Tuesday, October 12, 2010

Don't sweat the monthly stuff. . . at least too much. . .

Although most economists are now discounting the threat of a "double-dip" recession (which in my opinion was never much of a threat to begin with), there still seems to be a lot of hand wringing every time a new monthly economic indicator is released. One month the indicator is up, then the next month the indicator is down, during the third month, it is up again. Everyone is analyzing and spinning every little monthly movement. The result? No one seems to have a clear picture of what is going on in the economy.

Our obsession with having to know the most current monthly change obscures our true understanding of where we are in the business cycle.

Why don't I like relying on month-to-month changes for my analysis of the economy?
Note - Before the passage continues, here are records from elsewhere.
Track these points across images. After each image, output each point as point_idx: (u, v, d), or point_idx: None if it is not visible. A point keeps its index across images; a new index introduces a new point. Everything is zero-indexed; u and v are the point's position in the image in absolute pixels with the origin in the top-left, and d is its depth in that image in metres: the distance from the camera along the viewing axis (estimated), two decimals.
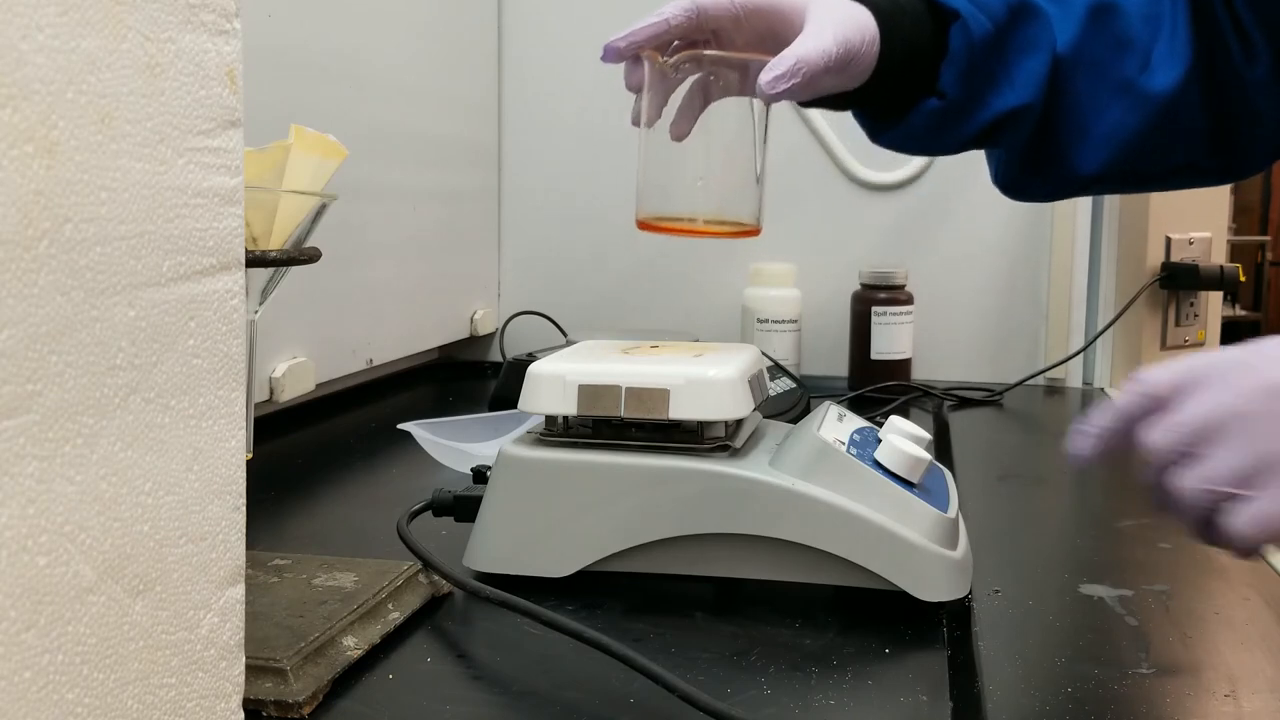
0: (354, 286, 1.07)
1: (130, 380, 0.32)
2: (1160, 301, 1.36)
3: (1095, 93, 0.70)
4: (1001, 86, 0.69)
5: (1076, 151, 0.72)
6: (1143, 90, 0.70)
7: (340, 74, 1.03)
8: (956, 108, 0.68)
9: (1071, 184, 0.76)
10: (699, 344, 0.72)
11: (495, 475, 0.61)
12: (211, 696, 0.37)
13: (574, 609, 0.56)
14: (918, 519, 0.55)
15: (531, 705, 0.46)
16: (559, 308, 1.41)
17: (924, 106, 0.68)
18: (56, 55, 0.29)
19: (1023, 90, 0.69)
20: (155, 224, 0.33)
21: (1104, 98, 0.70)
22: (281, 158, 0.51)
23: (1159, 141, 0.71)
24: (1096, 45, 0.70)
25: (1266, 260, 4.64)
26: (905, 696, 0.47)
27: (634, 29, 0.65)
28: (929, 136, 0.70)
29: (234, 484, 0.37)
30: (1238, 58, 0.70)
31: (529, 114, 1.44)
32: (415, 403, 1.20)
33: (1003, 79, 0.69)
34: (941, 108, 0.68)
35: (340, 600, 0.52)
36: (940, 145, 0.72)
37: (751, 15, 0.65)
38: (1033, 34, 0.69)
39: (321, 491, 0.83)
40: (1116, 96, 0.70)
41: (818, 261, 1.35)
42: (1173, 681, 0.48)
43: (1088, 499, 0.87)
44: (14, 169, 0.27)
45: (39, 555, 0.29)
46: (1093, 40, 0.70)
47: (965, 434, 1.05)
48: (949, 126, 0.69)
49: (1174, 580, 0.62)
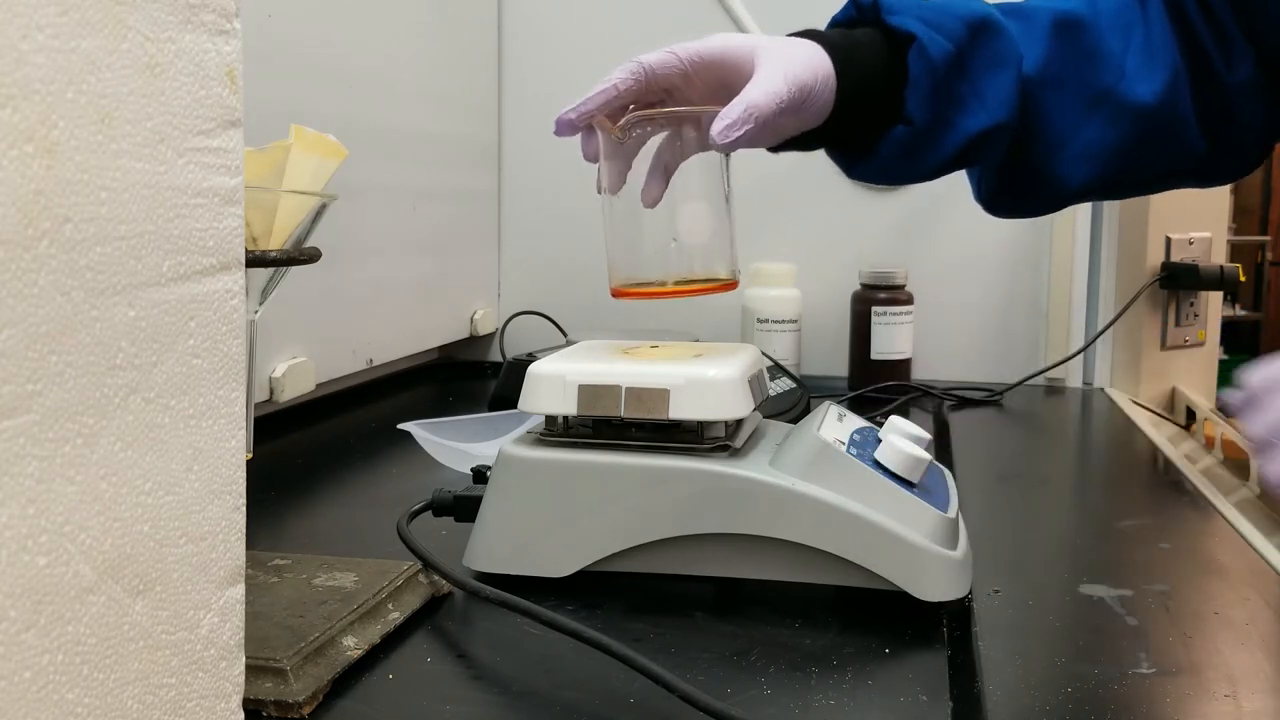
0: (354, 286, 1.07)
1: (130, 380, 0.32)
2: (1160, 301, 1.36)
3: (1069, 107, 0.69)
4: (970, 107, 0.67)
5: (1058, 167, 0.71)
6: (1122, 100, 0.69)
7: (340, 74, 1.03)
8: (925, 133, 0.67)
9: (1055, 200, 0.75)
10: (699, 344, 0.72)
11: (495, 475, 0.61)
12: (211, 696, 0.37)
13: (574, 609, 0.56)
14: (918, 519, 0.55)
15: (531, 705, 0.46)
16: (559, 308, 1.41)
17: (892, 135, 0.67)
18: (56, 55, 0.29)
19: (995, 110, 0.68)
20: (155, 224, 0.33)
21: (1080, 112, 0.69)
22: (281, 158, 0.51)
23: (1144, 151, 0.71)
24: (1065, 60, 0.69)
25: (1266, 260, 4.64)
26: (905, 696, 0.47)
27: (584, 99, 0.64)
28: (901, 165, 0.69)
29: (234, 484, 0.37)
30: (1218, 62, 0.69)
31: (529, 114, 1.44)
32: (415, 403, 1.20)
33: (971, 99, 0.67)
34: (910, 134, 0.67)
35: (340, 600, 0.52)
36: (914, 173, 0.71)
37: (701, 70, 0.64)
38: (996, 50, 0.68)
39: (321, 491, 0.83)
40: (1094, 110, 0.69)
41: (818, 261, 1.36)
42: (1173, 681, 0.48)
43: (1088, 499, 0.87)
44: (14, 169, 0.27)
45: (39, 555, 0.29)
46: (1060, 55, 0.69)
47: (965, 434, 1.05)
48: (921, 153, 0.68)
49: (1174, 580, 0.62)
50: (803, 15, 1.32)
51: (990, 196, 0.76)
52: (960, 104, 0.67)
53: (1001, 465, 0.95)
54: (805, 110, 0.64)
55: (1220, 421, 1.24)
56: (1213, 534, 0.73)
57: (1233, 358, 4.46)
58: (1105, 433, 1.15)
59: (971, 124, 0.67)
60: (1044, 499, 0.85)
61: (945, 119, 0.67)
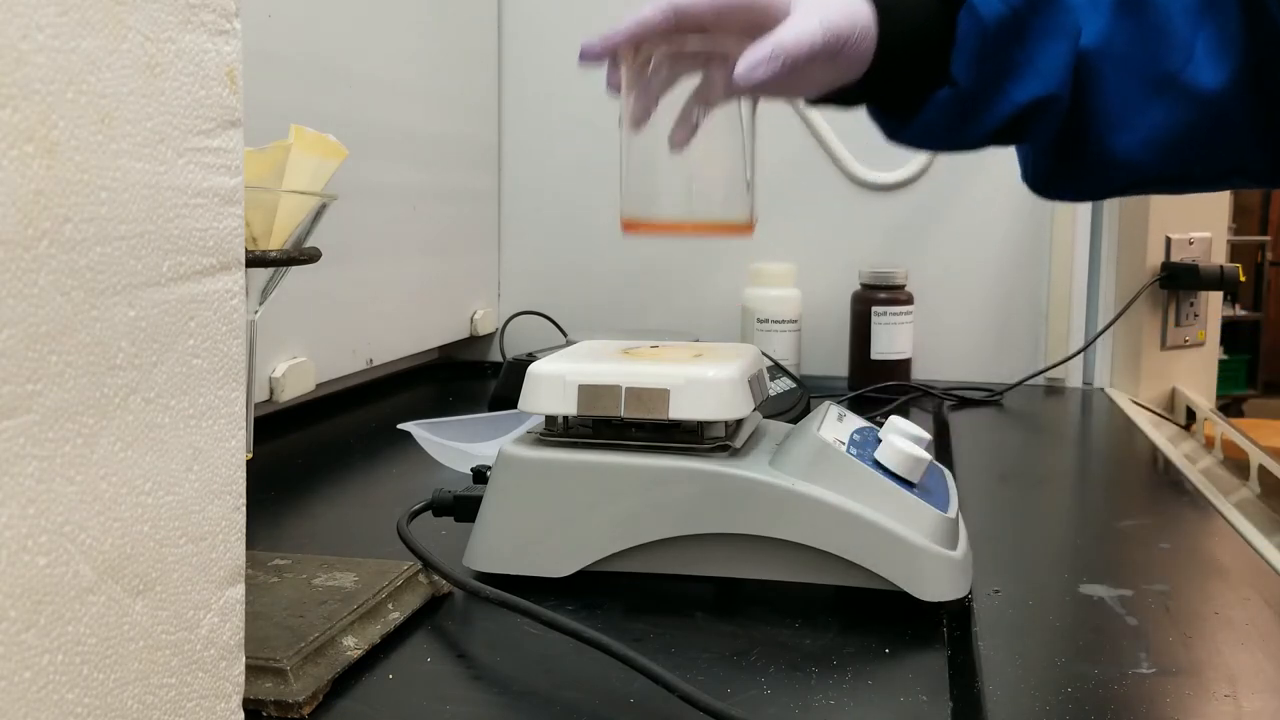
0: (354, 286, 1.07)
1: (130, 380, 0.32)
2: (1160, 301, 1.36)
3: (1131, 86, 0.65)
4: (1023, 74, 0.64)
5: (1115, 149, 0.67)
6: (1187, 86, 0.64)
7: (340, 74, 1.03)
8: (972, 97, 0.64)
9: (1110, 183, 0.71)
10: (699, 344, 0.72)
11: (495, 475, 0.61)
12: (211, 697, 0.37)
13: (574, 609, 0.56)
14: (918, 519, 0.55)
15: (531, 705, 0.46)
16: (559, 308, 1.41)
17: (937, 98, 0.64)
18: (56, 55, 0.29)
19: (1048, 79, 0.64)
20: (155, 224, 0.33)
21: (1142, 92, 0.65)
22: (281, 158, 0.51)
23: (1207, 141, 0.67)
24: (1129, 36, 0.65)
25: (1266, 260, 4.64)
26: (905, 696, 0.47)
27: (610, 31, 0.63)
28: (946, 131, 0.66)
29: (234, 484, 0.37)
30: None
31: (529, 114, 1.44)
32: (415, 403, 1.20)
33: (1024, 66, 0.64)
34: (955, 97, 0.64)
35: (340, 600, 0.52)
36: (960, 140, 0.68)
37: (733, 9, 0.62)
38: (1056, 19, 0.64)
39: (321, 491, 0.83)
40: (1158, 92, 0.65)
41: (818, 261, 1.36)
42: (1173, 682, 0.48)
43: (1088, 499, 0.87)
44: (14, 169, 0.27)
45: (39, 555, 0.29)
46: (1125, 30, 0.65)
47: (965, 434, 1.05)
48: (967, 119, 0.65)
49: (1174, 580, 0.62)
50: None
51: (1042, 177, 0.72)
52: (1012, 70, 0.64)
53: (1001, 465, 0.95)
54: (841, 60, 0.61)
55: (1220, 421, 1.24)
56: (1213, 534, 0.73)
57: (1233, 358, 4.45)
58: (1105, 433, 1.15)
59: (1022, 93, 0.64)
60: (1044, 499, 0.85)
61: (994, 85, 0.64)
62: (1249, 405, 4.16)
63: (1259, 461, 1.08)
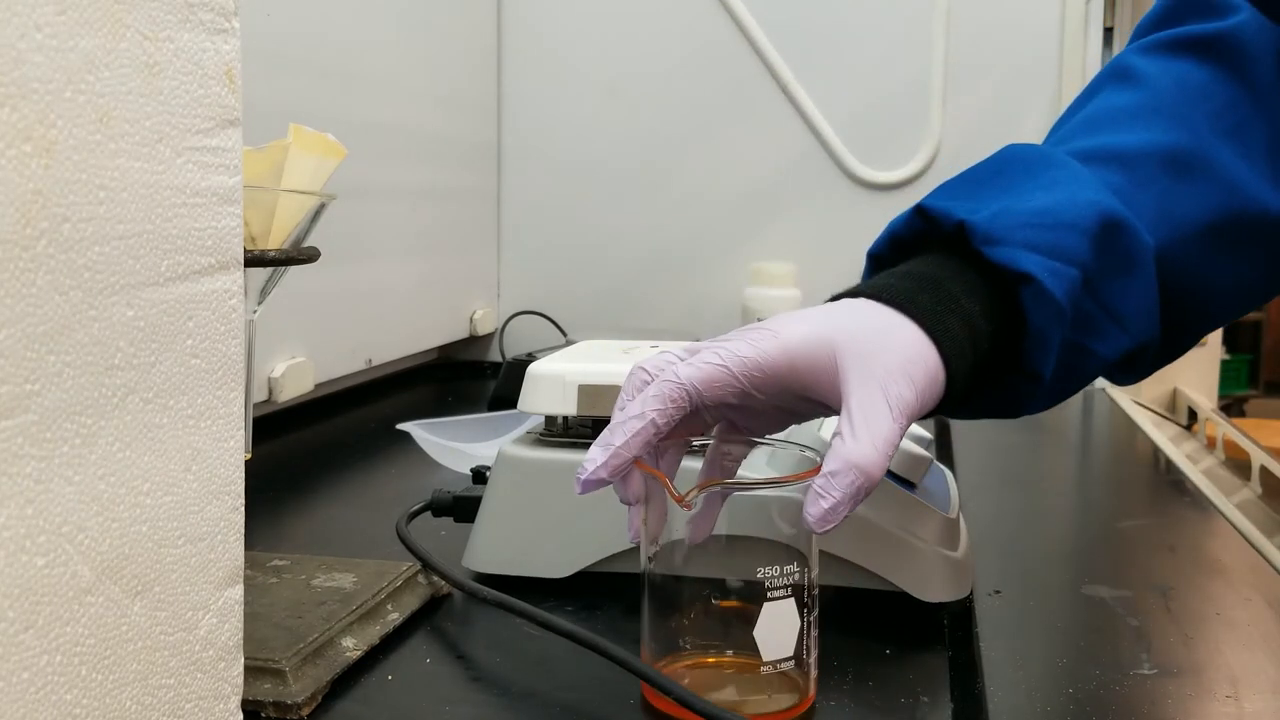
0: (353, 286, 1.07)
1: (128, 380, 0.32)
2: None
3: (1203, 255, 0.56)
4: (1106, 331, 0.53)
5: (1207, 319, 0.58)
6: (1254, 219, 0.56)
7: (339, 73, 1.03)
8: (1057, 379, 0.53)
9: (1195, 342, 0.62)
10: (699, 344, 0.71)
11: (495, 475, 0.61)
12: (210, 697, 0.37)
13: (573, 610, 0.56)
14: (918, 520, 0.55)
15: (531, 706, 0.46)
16: (559, 308, 1.41)
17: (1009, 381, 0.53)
18: (55, 54, 0.29)
19: (1137, 331, 0.54)
20: (153, 223, 0.33)
21: (1215, 252, 0.56)
22: (280, 157, 0.51)
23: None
24: (1189, 206, 0.55)
25: None
26: (906, 697, 0.47)
27: (614, 448, 0.46)
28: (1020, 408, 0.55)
29: (232, 484, 0.37)
30: None
31: (529, 114, 1.44)
32: (415, 403, 1.20)
33: (1105, 323, 0.53)
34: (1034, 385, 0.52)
35: (339, 601, 0.52)
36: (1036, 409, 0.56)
37: (764, 384, 0.48)
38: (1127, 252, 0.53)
39: (321, 491, 0.83)
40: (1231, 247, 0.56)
41: (818, 261, 1.35)
42: (1174, 682, 0.48)
43: (1088, 499, 0.87)
44: (12, 168, 0.27)
45: (37, 556, 0.29)
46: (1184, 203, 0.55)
47: (965, 434, 1.05)
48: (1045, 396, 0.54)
49: (1175, 581, 0.62)
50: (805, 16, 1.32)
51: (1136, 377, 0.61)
52: (1092, 328, 0.53)
53: (1002, 466, 0.95)
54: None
55: (1222, 422, 1.24)
56: (1214, 534, 0.73)
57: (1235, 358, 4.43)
58: (1106, 433, 1.15)
59: (1110, 350, 0.53)
60: (1045, 499, 0.85)
61: (1077, 349, 0.53)
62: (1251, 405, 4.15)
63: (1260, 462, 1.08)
Well, first of all, those monthly changes are ALWAYS erratic--in recession and in booming expansion. It's just their nature. With that kind of movement, it's just plain difficult to extract any kind of trend. You'll notice in the first graph that charting the monthly changes in U.S. nonfarm employment shows that the gains/losses are wildly irregular. You can kind-of see a trend, but if you just focus on one month's change, you really don't have a clue what is going on. Some expansionary changes aren't much different than some recessionary changes.

Second, most monthly data is seasonal in nature. For example, employment levels are typically very high in December because there's a lot of temporary hiring for the holiday season. In cold-winter areas, construction employment tends to ebb and flow with the weather. As students flood the labor market during the summer, unemployment rates tend to rise.

Because of that seasonality, if you want to extract the business cycle trend from what just happens as a normal part of the a seasonal pattern, you need to "seasonally adjust" the data. Seasonal adjustment is a statistical procedure that uses past history to smooth out the seasonal changes in data to reveal the underlying trend. Unfortunately, there are times when seasonal adjustment doesn't work all that well. Past history isn't always the best predictor of the current situation. What if the snow comes early in the year? What if school schedules change? What if Thanksgiving is a week later than usual? Then, seasonal adjustment process can distort the current seasonal pattern.

To me, the real question needs to be: Is the economy doing better this year than it did last year? When it comes to jobs, do we have more jobs this year than we did last year? If yes (and the answer is yes), then the economy is improving. Are consumers buying more this year than last year? If yes (and the answer is yes), then the economy is improving.

Examining the year-over change (for example the September 2010 figure compared to the September 2009 number), eliminates most of the seasonality, tells me how the economy has done over the past year, and is just as current as the month-to-month change. Plus, as you can see from the second chart, I can easily decipher the trend.